Probably not, since we always construct these values explicitly. But, the reason for having it as default is 1/ follow the convention of Binding struct and 2/ in the event that something goes awry, 0xF0 is not valid opcode and should make the program scream instead of accidentally writing "valid" values.

Plus, I think it'll debugging easier if we see these specific values when debugging.

298–299

Fwiw, the tests did pass. I'll revert to the old implementation.

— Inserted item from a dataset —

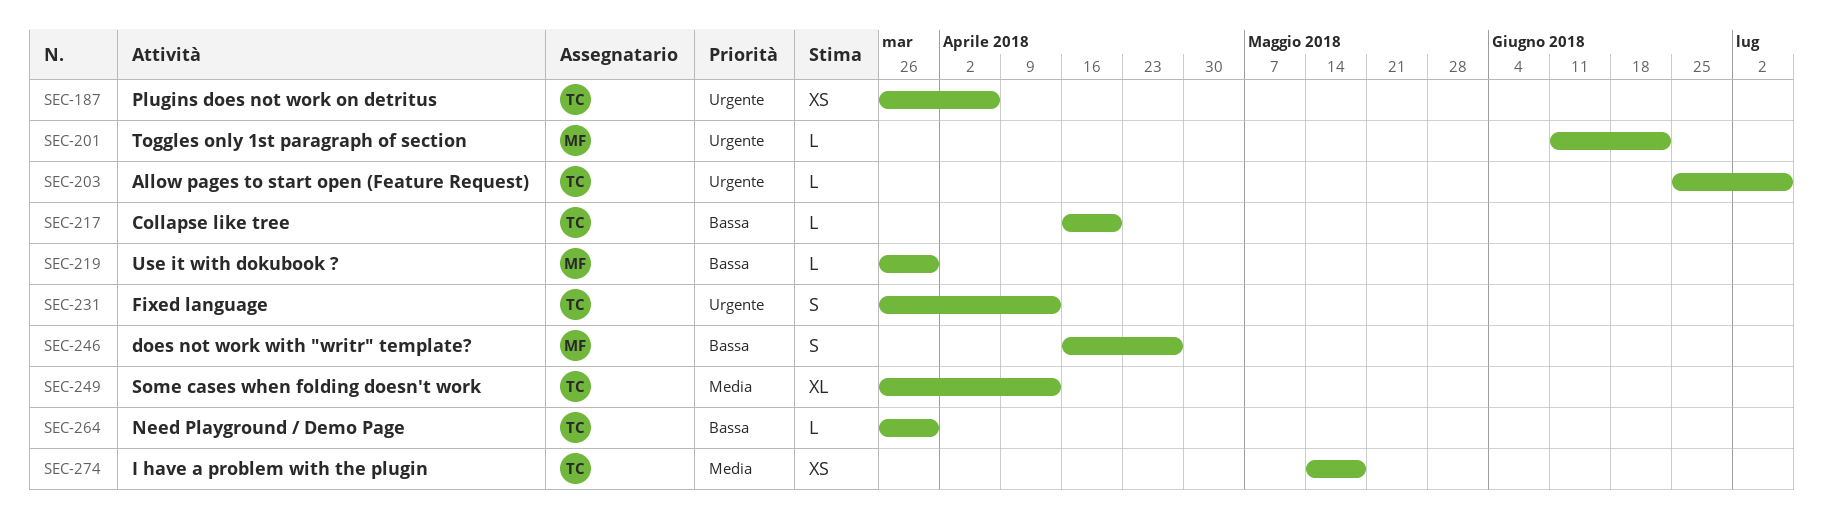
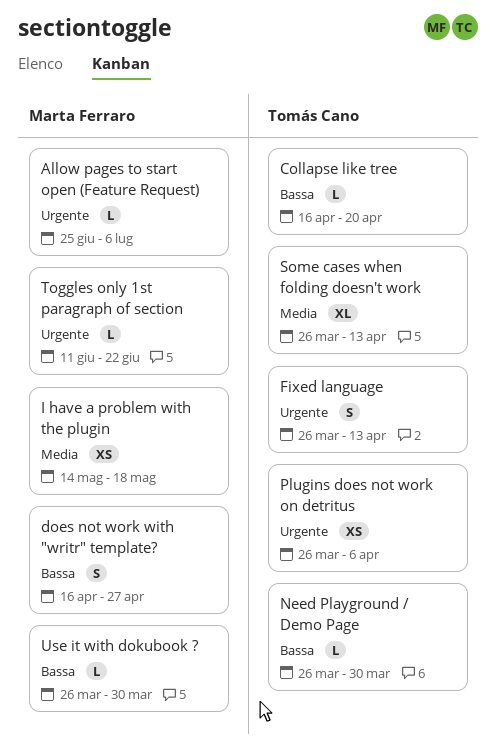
Allow pages to start open (Feature Request), owner: Tomás Cano -> Marta Ferraro
I have a problem with the plugin, owner: Tomás Cano -> Marta Ferraro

int3 added inline comments.Jul 15 2021, 4:09 PM
lld/MachO/SyntheticSections.cpp
281–282

0xF0 is not valid opcode and should make the program scream instead of accidentally writing "valid" values.

Can you add that as a comment? Otherwise it looks a bit like a magic number :)

thevinster marked 3 inline comments as done.Jul 15 2021, 4:35 PM

Add comments on default values, revert to cast

This revision was landed with ongoing or failed builds.Jul 15 2021, 5:11 PM
This revision was automatically updated to reflect the committed changes.
int3 added inline comments.Jul 15 2021, 6:53 PM
lld/MachO/SyntheticSections.cpp
298–299

I get why we added the cast back, but the temporary seems unnecessary... we can construct it inline as part of the push_back statement.

Also, the cast is only needed for BIND_OPCODE_SET_SEGMENT_AND_OFFSET_ULEB | seg->index as | returns an int (regardless of the size of its operands). We don't need the cast for the other opcodes below

(I thought you meant 'revert' as in 'partial revert', didn't realize you were going to do a full one)

thevinster added inline comments.Jul 15 2021, 6:56 PM
lld/MachO/SyntheticSections.cpp
298–299

My bad. I completely misunderstood. I'll make a forward fix of this on D105867 and make sure things are still running smoothly.